While this blog has dedicated ample articles on the problematic art dealers mentioned above, we have never covered Evangelisti in the past. His involvement in the illicit trade was first identified during Operation Geryon just before Christmas in 2003, when officers overheard a conversation during wire taps which referred to someone nicknamed “Peppino il taglialegna”—Peppino the woodcutter, a name derived from the individual's “day job”, providing firewood to two villages. At night however, Evangelisti moonlighted as a tombarolo, scavenging the hillsides for Attic and bucchero ceramics, bronze statues and various terracotta finds primarily used in funerary contexts.
Luckily for investigators, when they raided Peppino's home near Lake Balsena they found not just the fruit of his recent clandestine labours but a batch of books on a shelf (nine books of agendas and seven albums) which documented the extent of his looting from 1997 to 2002. A virtual goldmine for investigators, the albums contained photographs of every object he had ever looted, even going so far as to record the depth underground of the objects he illegally excavated. In her review of these journals and albums, former Villa Giulia employee Daniela Rizzo stated that in her twenty-six years of experience, Evangelisti was the only person, aside from Giacomino (Medici), who recorded such detailed records of his activities.
Through it all Phoenix Ancient Art, long considered one of the most prominent galleries dealing in classical antiquities, once again finds itself at the center of controversy. While the Aboutaam brothers have not been charged in connection with the Italian-Belgian operation, their business history is inseparable from the problematic story of the antiquities trade.
In January 2023 at the Geneva police court, Ali Aboutaam was sentenced by the Swiss authorities following a complex and multi-year criminal and procedural investigation by officers and analysts with Switzerland's customs and anti-fraud divisions, working with the Geneva Public Prosecutor's Office. The Swiss-based merchant had earlier been found guilty of forgery of titles. In that case the courts also confirmed the seizure of 42 artefacts, confiscated due to their illicit origin.
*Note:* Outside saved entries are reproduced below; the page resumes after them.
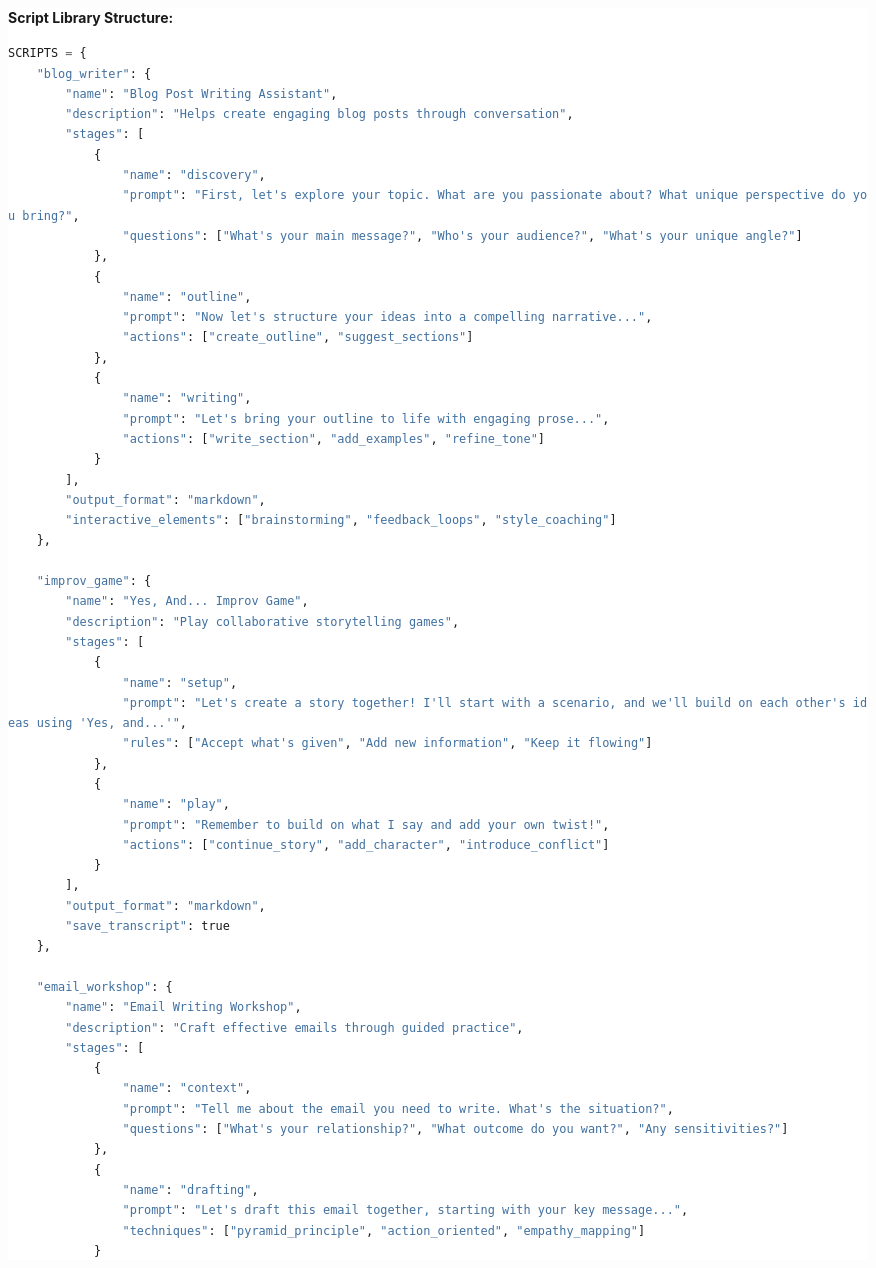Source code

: **Script Library Structure:**
```python
SCRIPTS = {
    "blog_writer": {
        "name": "Blog Post Writing Assistant",
        "description": "Helps create engaging blog posts through conversation",
        "stages": [
            {
                "name": "discovery",
                "prompt": "First, let's explore your topic. What are you passionate about? What unique perspective do you bring?",
                "questions": ["What's your main message?", "Who's your audience?", "What's your unique angle?"]
            },
            {
                "name": "outline",
                "prompt": "Now let's structure your ideas into a compelling narrative...",
                "actions": ["create_outline", "suggest_sections"]
            },
            {
                "name": "writing",
                "prompt": "Let's bring your outline to life with engaging prose...",
                "actions": ["write_section", "add_examples", "refine_tone"]
            }
        ],
        "output_format": "markdown",
        "interactive_elements": ["brainstorming", "feedback_loops", "style_coaching"]
    },
    
    "improv_game": {
        "name": "Yes, And... Improv Game",
        "description": "Play collaborative storytelling games",
        "stages": [
            {
                "name": "setup",
                "prompt": "Let's create a story together! I'll start with a scenario, and we'll build on each other's ideas using 'Yes, and...'",
                "rules": ["Accept what's given", "Add new information", "Keep it flowing"]
            },
            {
                "name": "play",
                "prompt": "Remember to build on what I say and add your own twist!",
                "actions": ["continue_story", "add_character", "introduce_conflict"]
            }
        ],
        "output_format": "markdown",
        "save_transcript": true
    },
    
    "email_workshop": {
        "name": "Email Writing Workshop",
        "description": "Craft effective emails through guided practice",
        "stages": [
            {
                "name": "context",
                "prompt": "Tell me about the email you need to write. What's the situation?",
                "questions": ["What's your relationship?", "What outcome do you want?", "Any sensitivities?"]
            },
            {
                "name": "drafting",
                "prompt": "Let's draft this email together, starting with your key message...",
                "techniques": ["pyramid_principle", "action_oriented", "empathy_mapping"]
            }
```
For Italian authorities, the current case is less about one gallery than about dismantling a system that has long allowed cultural property to vanish from archaeological landscapes and reappear behind glass cases thousands of kilometres away. The artefacts now bound for Rome belong, by law, to the Italian state’s “unavailable assets,” meaning they can neither be privately owned nor sold and their repatriation signals both a practical and symbolic victory for Italy’s Carabinieri TPC, which has spent decades tracking stolen heritage across the world’s galleries, auction houses and art fairs.
The anticipated return of these objects does more than close a legal chapter, it again underscores how the same names, archives, and networks continue to bear fruit in terms of recoveries, even twenty years after the Medici conviction and the scandals that rocked museums in the 1990s and early 2000s. The discovery in Brussels suggests that, despite improved international cooperation, large caches of looted antiquities remain hidden in private storage and corporate collections.